Faut-il porter un masque pour se protéger et protéger les autres du coronavirus. La question fait particulièrement débat ces derniers jours.
Un temps réservé à l’Asie le port du masque universel est de plus en plus conseillé par les administrations occidentales, pour lutter contre la pandémie du coronavirus. L’Autriche l’a rendu obligatoire pour faire ses courses. La République Tchèque, la Slovénie et la Slovaquie oblige les habitants à le porter dans l’espace public. Et les Etats-Unis viennent aussi de le recommander. On assiste peut-être à un tournant. Jugé inefficace jusqu’à présent dans le monde occidental, la donne est en train de changer. Même le monde académique en appelle à une utilisation généralisée. De nombreuses vidéos circulent sur les réseaux sociaux où des Européens installés en Asie démontrent son utilité.
Mais quels sont les types de masques que la population est censée utiliser ?
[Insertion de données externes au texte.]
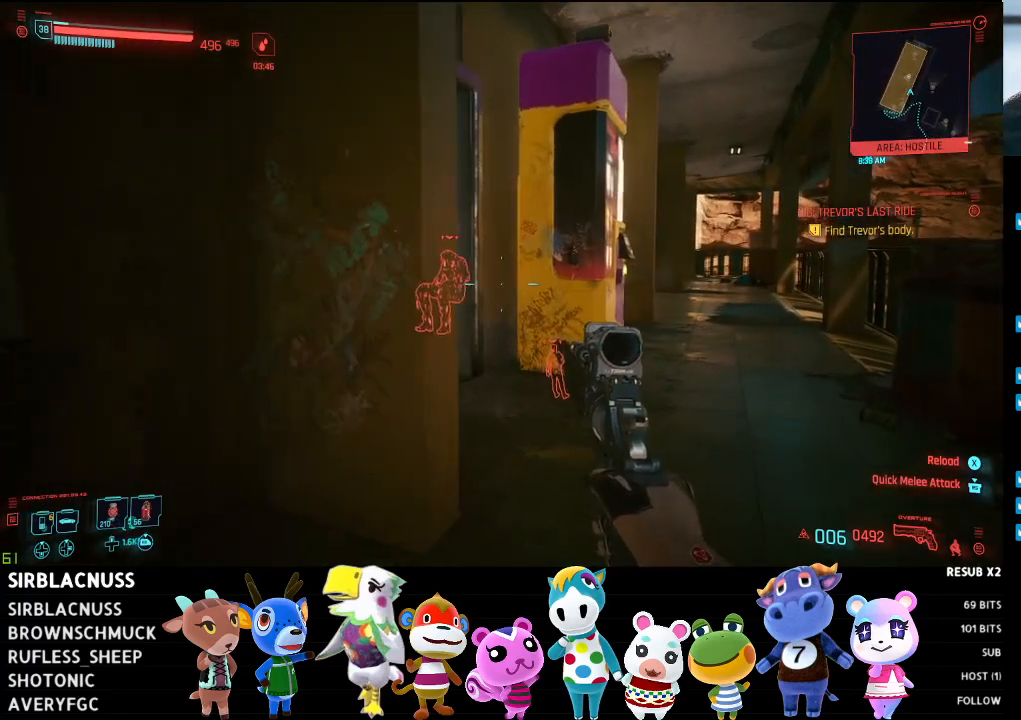
{"buttons": [], "left_stick": "up-right", "right_stick": "center", "events": []}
Ce sont de simples protections bouche-nez, moins sophistiquées que celles des soignants, selon les autorités autrichiennes. Le but est de protéger d’autres personnes et de réduire la transmission de l’épidémie. Ceci accompagné bien sûr des autres mesures, lavage des mains et distanciation sociale. En République Tchèque les citoyens doivent se couvrir le nez et la bouche, avec des masques faits maison ou des écharpes. Les Etats-Unis ont préconisé la même chose vendredi. C’est un virage à 180 degré pour ce pays où des scientifiques de renoms estimaient que les masques n’étaient pas nécessaires. Les pressions médiatiques et académiques semblent avoir joué un rôle important.
Les critiques sont d’abord venues d’Asie.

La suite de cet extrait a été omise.